Stochastic variance-reduced Gaussian variational inference on the Bures-Wasserstein manifold

Authors: Hoang Phuc Hau Luu, Hanlin Yu, Bernardo Williams, Marcelo Hartmann, Arto Klami

ICLR 2025 | Venue PDF | Archive PDF | Plain Text | LLM Run Details

Reproducibility Variable Result LLM Response
Research Type Experimental We empirically demonstrate that the proposed estimator gains order-of-magnitude improvements over previous Bures Wasserstein methods. We demonstrate the method in a collection of controlled problems, comparing it against the recent methods for VI in the BW manifold, namely BWGD (Lambert et al., 2022) and SGVI (Diao et al., 2023).
Researcher Affiliation Academia Department of Computer Science University of Helsinki, Helsinki, Finland
Pseudocode Yes Algorithm 1 Stochastic variance-reduced Gaussian Variational Inference (SVRGVI)
Open Source Code Yes Our code is available at https://github.com/MCS-hub/vr25
Open Datasets No Even though our experiments focused on synthetic targets, they expanded on the previous experimentation of VI optimized in the BW space. We confirm the finding of Diao et al. (2023) that BWGD and SGVI are effectively identical except for the instability of the former, but now show how their performance degrades in higher dimensions while our algorithm remains effective.
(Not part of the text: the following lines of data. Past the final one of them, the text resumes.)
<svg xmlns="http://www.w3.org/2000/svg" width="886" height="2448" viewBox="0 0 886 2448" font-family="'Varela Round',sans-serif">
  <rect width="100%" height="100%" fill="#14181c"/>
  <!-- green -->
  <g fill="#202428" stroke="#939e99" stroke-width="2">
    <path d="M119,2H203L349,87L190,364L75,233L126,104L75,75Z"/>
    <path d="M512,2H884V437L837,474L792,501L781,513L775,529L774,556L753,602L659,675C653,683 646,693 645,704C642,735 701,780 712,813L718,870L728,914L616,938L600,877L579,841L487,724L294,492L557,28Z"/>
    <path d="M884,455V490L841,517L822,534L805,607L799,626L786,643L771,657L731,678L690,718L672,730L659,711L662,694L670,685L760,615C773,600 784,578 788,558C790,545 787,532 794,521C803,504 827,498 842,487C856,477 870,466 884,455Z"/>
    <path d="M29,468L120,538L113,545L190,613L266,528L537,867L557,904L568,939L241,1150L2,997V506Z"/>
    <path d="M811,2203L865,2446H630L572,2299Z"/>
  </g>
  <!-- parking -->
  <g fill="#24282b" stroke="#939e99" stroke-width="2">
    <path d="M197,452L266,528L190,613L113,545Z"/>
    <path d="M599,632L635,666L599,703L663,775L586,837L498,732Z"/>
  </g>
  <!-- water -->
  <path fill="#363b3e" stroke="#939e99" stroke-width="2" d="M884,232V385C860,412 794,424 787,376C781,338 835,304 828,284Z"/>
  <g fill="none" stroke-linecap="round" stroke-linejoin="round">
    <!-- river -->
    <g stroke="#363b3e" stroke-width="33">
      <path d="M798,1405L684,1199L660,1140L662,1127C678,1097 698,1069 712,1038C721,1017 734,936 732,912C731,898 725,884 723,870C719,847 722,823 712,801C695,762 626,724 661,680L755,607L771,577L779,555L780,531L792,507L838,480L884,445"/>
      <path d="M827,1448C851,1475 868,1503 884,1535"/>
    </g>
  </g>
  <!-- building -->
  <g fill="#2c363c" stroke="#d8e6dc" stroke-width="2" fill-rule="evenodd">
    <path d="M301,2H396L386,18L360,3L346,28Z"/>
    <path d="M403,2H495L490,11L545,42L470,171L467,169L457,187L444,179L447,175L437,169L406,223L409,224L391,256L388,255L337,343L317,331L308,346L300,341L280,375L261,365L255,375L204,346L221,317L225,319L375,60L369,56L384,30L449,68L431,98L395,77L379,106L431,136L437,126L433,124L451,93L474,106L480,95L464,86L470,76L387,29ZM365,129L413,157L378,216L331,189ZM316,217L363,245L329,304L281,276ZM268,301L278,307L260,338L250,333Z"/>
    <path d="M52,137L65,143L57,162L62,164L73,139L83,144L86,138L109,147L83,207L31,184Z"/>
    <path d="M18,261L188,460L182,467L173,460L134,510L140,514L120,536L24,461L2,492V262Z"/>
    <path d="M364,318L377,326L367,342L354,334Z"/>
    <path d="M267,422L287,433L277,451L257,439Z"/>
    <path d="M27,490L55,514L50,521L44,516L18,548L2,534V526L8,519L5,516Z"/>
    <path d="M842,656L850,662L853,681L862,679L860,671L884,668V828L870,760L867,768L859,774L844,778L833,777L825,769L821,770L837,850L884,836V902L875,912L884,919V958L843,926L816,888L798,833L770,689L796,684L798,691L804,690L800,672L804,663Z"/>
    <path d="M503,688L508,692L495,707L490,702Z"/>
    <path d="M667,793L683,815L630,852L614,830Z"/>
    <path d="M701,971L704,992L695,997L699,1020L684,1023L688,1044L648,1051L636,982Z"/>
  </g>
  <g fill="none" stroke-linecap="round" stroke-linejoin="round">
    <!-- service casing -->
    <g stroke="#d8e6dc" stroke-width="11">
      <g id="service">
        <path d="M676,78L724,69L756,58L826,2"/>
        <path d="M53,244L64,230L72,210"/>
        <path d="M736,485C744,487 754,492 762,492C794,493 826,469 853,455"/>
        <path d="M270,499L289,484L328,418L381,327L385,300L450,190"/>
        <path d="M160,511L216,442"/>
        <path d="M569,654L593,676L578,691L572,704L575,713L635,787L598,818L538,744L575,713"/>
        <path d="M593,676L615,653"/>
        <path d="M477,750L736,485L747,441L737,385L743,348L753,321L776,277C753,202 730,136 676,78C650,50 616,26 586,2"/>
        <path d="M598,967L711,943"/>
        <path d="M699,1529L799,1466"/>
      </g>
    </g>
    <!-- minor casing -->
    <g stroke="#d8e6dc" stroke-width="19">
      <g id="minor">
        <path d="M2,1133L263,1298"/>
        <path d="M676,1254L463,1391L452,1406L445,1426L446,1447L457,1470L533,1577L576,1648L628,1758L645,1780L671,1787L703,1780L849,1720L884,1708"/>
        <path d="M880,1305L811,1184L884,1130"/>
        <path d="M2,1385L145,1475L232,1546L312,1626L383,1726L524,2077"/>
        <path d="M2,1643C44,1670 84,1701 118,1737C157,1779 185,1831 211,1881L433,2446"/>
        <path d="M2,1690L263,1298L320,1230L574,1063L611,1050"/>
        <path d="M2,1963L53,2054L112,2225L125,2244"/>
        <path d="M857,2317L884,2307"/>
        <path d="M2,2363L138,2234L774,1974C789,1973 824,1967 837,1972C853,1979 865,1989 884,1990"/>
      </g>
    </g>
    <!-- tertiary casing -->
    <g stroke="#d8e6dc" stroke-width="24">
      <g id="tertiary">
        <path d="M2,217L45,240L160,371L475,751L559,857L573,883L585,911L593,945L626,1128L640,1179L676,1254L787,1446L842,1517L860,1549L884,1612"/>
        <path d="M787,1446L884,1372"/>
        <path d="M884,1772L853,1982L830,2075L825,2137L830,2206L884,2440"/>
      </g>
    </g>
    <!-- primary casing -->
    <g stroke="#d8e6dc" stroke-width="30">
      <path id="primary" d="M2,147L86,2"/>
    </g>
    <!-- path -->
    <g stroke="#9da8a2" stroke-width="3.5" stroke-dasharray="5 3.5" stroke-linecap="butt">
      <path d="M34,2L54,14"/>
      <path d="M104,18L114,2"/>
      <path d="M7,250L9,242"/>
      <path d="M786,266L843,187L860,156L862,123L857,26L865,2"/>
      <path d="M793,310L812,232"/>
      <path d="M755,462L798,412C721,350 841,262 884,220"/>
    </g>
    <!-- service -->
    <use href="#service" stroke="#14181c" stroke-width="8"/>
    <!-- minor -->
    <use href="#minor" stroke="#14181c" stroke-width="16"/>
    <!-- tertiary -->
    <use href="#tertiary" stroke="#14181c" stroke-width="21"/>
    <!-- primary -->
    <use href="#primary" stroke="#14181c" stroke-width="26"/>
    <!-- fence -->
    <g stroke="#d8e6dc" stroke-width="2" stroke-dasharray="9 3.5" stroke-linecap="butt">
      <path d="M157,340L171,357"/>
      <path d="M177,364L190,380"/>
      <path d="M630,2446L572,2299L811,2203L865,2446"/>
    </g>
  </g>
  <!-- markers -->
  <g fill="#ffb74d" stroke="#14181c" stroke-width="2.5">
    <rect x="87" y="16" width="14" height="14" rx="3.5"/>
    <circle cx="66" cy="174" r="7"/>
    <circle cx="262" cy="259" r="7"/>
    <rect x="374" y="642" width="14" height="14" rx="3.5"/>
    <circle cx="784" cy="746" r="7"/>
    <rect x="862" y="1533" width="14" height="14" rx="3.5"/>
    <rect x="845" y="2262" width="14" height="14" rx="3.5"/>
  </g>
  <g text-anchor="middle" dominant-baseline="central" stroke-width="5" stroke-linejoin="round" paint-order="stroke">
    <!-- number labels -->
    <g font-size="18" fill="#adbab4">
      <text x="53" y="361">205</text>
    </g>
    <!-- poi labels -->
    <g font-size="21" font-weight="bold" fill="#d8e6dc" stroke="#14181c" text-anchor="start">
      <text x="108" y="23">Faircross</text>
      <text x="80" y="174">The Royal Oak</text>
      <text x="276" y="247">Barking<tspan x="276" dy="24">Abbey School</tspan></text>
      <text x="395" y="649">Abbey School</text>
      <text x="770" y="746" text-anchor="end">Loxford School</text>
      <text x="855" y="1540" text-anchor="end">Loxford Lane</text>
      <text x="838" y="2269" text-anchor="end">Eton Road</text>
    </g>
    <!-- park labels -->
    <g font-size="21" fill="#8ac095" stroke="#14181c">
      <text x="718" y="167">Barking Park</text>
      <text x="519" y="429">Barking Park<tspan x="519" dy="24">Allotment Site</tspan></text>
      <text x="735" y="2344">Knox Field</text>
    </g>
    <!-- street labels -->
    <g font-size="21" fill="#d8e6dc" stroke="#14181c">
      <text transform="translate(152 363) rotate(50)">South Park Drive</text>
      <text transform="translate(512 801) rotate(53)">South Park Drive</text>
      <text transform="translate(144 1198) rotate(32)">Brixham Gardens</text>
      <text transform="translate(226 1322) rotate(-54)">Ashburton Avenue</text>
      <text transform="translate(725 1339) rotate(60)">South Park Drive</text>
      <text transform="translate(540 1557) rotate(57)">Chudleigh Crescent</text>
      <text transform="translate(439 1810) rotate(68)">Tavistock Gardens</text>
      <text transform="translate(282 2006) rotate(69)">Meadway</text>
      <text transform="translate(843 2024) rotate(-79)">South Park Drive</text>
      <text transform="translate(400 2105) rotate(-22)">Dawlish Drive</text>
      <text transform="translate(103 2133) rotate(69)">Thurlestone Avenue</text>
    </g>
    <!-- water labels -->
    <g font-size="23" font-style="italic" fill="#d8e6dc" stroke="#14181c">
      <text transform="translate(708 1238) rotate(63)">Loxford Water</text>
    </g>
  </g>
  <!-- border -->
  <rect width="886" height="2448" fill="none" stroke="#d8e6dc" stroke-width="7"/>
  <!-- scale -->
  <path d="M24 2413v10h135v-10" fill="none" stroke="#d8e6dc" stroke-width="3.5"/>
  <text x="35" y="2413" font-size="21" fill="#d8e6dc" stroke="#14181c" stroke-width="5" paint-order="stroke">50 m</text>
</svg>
Dataset Splits No The paper uses synthetic targets (Gaussian, Student's t, Bayesian logistic regression) where the underlying distributions are approximated by variational inference, not traditional datasets requiring training/test/validation splits for model evaluation.
Hardware Specification No The authors wish to acknowledge CSC IT Center for Science, Finland, for computational resources. This statement is too general and does not provide specific hardware details like GPU/CPU models or memory specifications.
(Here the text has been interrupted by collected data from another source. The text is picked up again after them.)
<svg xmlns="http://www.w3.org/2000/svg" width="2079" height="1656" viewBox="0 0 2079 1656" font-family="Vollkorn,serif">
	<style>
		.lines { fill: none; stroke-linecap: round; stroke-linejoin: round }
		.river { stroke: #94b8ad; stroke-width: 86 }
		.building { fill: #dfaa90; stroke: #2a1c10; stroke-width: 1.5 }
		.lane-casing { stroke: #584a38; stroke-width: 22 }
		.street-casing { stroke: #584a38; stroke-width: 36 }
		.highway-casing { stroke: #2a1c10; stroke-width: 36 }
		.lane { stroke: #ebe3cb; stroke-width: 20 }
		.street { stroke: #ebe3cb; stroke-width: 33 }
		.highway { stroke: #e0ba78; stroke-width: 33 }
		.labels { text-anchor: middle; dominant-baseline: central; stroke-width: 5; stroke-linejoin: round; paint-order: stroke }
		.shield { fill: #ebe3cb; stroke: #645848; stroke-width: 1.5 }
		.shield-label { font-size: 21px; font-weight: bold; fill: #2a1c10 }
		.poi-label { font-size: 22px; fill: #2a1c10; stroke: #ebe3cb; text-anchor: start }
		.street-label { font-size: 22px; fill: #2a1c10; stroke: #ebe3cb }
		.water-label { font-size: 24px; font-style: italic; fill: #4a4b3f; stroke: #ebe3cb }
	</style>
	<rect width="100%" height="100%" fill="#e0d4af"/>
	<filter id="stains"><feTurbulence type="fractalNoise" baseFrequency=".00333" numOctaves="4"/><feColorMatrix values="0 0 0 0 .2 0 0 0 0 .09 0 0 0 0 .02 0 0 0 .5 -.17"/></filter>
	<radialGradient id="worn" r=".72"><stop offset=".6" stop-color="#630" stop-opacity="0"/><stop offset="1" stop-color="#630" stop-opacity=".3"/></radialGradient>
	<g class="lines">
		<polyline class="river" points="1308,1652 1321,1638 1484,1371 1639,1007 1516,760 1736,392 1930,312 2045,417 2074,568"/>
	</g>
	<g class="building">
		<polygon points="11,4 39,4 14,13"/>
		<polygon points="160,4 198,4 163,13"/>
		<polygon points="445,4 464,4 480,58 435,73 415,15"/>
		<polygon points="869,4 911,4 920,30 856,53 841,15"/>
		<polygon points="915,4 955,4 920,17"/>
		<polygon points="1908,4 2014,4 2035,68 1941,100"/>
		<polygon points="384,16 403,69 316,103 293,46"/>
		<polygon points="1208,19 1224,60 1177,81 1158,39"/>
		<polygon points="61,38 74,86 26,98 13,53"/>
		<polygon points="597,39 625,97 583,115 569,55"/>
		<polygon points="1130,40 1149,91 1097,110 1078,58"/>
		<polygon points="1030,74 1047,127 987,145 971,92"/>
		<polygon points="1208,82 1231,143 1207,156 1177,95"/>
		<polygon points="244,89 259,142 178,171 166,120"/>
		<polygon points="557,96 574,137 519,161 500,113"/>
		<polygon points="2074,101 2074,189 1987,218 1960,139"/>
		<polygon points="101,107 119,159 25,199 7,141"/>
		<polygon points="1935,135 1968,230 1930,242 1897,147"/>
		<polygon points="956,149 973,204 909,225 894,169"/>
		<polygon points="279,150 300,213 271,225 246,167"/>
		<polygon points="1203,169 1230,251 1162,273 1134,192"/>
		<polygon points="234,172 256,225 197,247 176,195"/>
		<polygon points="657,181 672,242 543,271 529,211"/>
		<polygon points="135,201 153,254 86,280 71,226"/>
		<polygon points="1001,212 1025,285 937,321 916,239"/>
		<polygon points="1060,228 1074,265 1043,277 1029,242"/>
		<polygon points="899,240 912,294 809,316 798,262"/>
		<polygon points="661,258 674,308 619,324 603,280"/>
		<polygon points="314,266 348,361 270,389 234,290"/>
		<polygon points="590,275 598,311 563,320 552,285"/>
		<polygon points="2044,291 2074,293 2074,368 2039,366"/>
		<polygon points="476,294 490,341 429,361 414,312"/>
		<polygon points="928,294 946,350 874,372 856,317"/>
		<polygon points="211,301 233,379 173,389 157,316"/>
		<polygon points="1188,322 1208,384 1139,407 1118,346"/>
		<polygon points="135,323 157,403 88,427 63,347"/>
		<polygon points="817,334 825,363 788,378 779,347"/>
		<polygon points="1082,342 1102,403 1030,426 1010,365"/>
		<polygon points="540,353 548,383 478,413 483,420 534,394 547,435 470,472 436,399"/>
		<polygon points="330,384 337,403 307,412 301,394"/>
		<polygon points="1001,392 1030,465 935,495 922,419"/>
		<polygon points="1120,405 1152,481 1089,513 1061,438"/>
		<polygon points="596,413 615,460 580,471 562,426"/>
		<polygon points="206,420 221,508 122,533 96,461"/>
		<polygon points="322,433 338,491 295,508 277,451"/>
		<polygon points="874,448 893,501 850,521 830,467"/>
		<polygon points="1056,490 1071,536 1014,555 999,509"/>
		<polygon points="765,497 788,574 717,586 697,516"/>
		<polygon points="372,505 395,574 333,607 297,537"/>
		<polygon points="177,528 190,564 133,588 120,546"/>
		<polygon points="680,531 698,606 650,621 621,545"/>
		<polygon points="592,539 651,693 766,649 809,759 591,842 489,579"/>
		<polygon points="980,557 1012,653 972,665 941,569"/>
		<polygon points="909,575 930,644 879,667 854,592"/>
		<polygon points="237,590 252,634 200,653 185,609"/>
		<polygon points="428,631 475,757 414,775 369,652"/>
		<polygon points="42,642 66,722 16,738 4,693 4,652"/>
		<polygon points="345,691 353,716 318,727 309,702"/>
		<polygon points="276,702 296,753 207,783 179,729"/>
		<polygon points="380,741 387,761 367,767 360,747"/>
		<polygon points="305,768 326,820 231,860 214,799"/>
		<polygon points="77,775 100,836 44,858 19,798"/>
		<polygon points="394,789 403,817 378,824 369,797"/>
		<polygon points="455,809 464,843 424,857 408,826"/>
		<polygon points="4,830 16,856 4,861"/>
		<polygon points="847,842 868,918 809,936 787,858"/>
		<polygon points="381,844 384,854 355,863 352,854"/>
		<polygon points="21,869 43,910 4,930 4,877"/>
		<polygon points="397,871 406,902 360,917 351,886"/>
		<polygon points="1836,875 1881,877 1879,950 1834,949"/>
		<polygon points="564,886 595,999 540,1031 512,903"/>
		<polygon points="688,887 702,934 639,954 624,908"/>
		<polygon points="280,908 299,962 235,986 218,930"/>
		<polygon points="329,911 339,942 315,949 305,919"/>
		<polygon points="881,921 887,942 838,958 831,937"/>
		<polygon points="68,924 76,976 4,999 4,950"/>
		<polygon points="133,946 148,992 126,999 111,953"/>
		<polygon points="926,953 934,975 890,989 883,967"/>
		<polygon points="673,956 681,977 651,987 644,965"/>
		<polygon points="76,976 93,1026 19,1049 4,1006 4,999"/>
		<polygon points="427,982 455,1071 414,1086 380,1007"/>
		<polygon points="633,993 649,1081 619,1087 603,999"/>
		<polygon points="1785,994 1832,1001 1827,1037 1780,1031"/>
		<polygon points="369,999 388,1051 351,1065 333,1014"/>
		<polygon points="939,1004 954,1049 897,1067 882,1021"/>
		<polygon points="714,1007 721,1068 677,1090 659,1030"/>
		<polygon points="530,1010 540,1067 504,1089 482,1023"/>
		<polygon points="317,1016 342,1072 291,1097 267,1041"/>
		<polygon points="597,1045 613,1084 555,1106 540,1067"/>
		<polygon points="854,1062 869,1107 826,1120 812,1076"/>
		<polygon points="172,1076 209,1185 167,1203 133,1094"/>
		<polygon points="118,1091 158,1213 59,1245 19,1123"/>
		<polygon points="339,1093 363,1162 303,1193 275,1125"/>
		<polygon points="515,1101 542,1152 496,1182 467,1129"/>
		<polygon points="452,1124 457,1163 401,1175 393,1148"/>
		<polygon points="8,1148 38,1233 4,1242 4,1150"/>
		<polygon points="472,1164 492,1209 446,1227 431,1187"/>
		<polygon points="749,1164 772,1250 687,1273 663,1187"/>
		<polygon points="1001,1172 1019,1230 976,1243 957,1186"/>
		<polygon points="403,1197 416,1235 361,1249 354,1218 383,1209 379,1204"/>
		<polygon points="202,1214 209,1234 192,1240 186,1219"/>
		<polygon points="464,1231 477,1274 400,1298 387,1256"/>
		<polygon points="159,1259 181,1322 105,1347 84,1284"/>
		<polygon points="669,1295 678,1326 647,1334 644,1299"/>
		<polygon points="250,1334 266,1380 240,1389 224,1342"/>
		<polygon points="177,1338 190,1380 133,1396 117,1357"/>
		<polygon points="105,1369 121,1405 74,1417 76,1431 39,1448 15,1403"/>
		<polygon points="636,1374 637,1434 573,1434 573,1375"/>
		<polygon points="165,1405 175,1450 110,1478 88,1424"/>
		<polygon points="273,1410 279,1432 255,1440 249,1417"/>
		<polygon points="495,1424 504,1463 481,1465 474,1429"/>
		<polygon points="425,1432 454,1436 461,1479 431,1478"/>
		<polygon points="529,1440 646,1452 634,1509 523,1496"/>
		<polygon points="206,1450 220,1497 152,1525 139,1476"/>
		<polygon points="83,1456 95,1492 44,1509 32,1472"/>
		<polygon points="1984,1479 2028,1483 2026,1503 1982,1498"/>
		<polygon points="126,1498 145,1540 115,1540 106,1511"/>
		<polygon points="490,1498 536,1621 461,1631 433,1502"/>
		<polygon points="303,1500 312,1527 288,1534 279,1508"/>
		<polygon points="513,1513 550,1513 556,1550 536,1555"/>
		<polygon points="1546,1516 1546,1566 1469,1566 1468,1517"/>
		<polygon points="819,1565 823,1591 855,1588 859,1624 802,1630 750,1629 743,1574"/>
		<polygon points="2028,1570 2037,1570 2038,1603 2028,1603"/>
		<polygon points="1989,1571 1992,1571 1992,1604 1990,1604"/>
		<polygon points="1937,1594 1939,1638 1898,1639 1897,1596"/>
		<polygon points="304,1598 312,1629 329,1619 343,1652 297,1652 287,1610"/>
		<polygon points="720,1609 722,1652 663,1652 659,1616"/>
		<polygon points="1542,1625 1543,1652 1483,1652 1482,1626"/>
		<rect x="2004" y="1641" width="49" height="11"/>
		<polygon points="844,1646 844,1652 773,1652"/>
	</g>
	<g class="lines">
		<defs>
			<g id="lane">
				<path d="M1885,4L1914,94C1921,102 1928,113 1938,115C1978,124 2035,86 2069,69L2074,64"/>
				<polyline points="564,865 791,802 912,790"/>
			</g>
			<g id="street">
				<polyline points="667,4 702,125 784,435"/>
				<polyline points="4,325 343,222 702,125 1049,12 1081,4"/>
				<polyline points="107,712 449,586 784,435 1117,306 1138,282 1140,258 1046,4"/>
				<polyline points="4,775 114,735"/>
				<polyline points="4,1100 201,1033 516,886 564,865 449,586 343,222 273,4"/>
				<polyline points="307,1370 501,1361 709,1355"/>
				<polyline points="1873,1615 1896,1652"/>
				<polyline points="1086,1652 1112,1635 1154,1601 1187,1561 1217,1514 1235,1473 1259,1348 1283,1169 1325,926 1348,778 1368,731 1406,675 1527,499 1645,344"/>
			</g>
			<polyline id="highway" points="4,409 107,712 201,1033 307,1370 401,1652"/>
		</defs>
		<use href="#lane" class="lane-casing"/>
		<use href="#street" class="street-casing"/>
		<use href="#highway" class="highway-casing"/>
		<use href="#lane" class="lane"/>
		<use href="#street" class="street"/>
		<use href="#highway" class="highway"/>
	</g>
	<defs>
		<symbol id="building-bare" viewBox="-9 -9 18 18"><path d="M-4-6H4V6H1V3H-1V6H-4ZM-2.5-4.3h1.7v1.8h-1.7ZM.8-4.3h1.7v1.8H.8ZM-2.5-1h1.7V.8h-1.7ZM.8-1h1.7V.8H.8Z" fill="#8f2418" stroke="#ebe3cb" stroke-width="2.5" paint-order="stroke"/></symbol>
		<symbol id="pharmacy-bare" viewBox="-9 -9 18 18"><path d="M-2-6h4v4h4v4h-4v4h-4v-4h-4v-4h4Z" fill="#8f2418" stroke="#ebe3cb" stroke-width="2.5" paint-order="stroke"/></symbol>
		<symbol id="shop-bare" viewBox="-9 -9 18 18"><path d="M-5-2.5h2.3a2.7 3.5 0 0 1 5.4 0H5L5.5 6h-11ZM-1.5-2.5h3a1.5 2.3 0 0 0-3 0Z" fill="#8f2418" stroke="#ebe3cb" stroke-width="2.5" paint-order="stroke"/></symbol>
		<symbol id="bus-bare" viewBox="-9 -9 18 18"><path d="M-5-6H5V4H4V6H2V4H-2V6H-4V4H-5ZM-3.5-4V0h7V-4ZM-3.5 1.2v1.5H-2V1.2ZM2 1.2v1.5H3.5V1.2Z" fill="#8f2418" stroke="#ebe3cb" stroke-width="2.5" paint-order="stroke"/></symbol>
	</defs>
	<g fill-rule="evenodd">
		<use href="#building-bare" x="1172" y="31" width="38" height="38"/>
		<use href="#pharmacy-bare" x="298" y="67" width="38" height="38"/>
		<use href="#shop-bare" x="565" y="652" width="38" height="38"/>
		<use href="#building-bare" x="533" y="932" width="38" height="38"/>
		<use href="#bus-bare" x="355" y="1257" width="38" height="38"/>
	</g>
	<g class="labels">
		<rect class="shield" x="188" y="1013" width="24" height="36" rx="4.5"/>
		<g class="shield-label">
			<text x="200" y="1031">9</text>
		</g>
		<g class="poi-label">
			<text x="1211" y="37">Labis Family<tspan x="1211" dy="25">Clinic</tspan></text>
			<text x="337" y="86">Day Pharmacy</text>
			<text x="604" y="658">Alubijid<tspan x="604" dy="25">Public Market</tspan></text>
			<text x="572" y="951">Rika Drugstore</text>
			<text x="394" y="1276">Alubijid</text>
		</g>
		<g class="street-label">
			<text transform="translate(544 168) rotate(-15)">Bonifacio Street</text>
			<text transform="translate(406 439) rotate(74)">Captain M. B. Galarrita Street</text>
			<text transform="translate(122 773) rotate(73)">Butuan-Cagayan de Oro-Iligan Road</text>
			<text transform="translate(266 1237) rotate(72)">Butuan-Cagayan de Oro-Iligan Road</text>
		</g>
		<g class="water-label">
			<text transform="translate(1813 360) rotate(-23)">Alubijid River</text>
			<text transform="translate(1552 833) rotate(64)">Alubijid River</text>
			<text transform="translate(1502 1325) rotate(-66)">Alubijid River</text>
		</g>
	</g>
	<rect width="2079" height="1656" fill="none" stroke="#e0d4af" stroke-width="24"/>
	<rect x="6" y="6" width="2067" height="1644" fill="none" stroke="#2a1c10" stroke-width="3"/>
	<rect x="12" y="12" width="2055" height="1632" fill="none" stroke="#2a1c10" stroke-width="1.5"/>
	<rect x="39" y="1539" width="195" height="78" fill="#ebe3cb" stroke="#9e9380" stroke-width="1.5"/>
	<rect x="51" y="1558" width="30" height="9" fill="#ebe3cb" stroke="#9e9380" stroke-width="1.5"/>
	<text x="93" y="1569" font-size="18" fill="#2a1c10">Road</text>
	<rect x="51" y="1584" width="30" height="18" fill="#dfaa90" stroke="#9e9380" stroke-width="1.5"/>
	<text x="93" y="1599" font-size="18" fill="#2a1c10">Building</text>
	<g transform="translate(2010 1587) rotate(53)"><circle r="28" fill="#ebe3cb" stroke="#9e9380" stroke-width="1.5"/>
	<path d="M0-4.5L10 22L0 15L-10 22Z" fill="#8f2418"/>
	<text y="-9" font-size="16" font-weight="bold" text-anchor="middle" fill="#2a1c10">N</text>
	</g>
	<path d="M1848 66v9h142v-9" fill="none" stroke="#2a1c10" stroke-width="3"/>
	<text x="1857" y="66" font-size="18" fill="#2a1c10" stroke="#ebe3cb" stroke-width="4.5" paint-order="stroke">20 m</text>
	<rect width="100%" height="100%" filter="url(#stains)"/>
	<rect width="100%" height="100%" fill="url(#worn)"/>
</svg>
Software Dependencies No We use BFGS optimizer (Nocedal & Wright, 2006) as implemented in Sci Py (Virtanen et al., 2020)... We use Adam (Kingma & Ba, 2015) optimizer... While these software components are mentioned with citations, explicit version numbers for SciPy or Adam are not provided, which is required for reproducibility.
Experiment Setup Yes We set the step size to 1 for all algorithms (for an experiment on varying step size, see Appendix B.7), fix the covariate coefficient c = 0.9 (for an experiment on the effect of c, see Appendix B.6)... Table 1: Optimization details for EVI: Gaussian 10 (Learning Rate 0.01, Iterations 5,000), Gaussian 50 (Learning Rate 0.01, Iterations 5,000), Gaussian 200 (Learning Rate 0.001, Iterations 10,000), Student-t 200 (Learning Rate 0.001, Iterations 8,000), Logistic Regression 200 (Learning Rate 0.01, Iterations 3,000).